Personal information
- Full name: Orlando Perez
- Date of birth: July 12, 1977 (age 48)
- Place of birth: Pomona, California, United States
- Height: 5 ft 10 in (1.78 m)
- Position: Defender

Senior career*
- Years: Team / Apps / (Gls)
- 1997–1999: Orange County Zodiac / 49 / (1)
- 2000–2002: MetroStars / 41 / (0)
- 2002: D.C. United / 8 / (0)
- 2002–2004: Chicago Fire / 49 / (2)
- 2005–2007: Chivas USA / 65 / (1)
- Total:  / 212 / (4)

= Orlando Perez =

American soccer defender (born 1977)

Orlando Perez (born July 12, 1977 in Pomona, California) is an American soccer defender, who played eight seasons in Major League Soccer.

Perez never played college soccer, but he was drafted twice in MLS, both times by coach Octavio Zambrano. The first came in the first round of the 1999 MLS Supplemental Draft, when Zambrano was with the Los Angeles Galaxy. Perez failed to make the team and played with A-League's Orange County Zodiac. With Zambrano moving to the MetroStars in 2000, he plucked Perez again, this time in the fourth round of the 2000 MLS SuperDraft.

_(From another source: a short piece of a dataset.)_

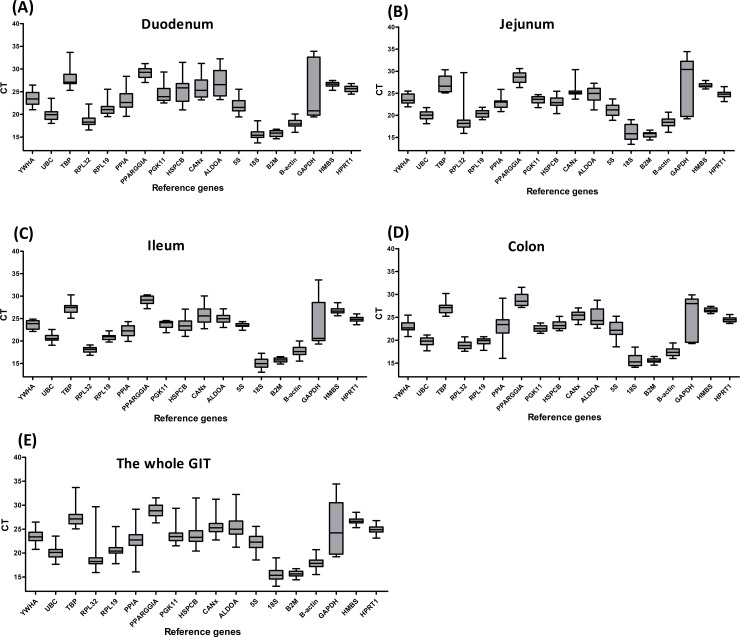
Distribution of the CT values of the reference genes in the duodenum (A), jejunum (B), ileum (C), colon (D) and whole gastrointestinal tract (E) of piglets. The boxes encompass the 25th to the 75th percentiles. The middle line in a box marks the median. Whisker caps indicate the minimum and maximum values.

Perez would spend the next two and a half seasons with the Metros, a part-time player his first, a starter at left back his second. Zambrano dealt him midway through the third, to D.C. United with Petter Villegas for Mark Lisi and Craig Ziadie. Perez then became only one of two players in MLS history (Winston Griffiths is the other) to play for three teams in one season as DC traded him the Chicago Fire for a draft pick after only eight games. Perez was in-and-out of the Fire lineup since. He scored two goals in six years in MLS. Perez was taken by Chivas in the 2004 MLS Expansion Draft. He was waived at the end of the 2007 season.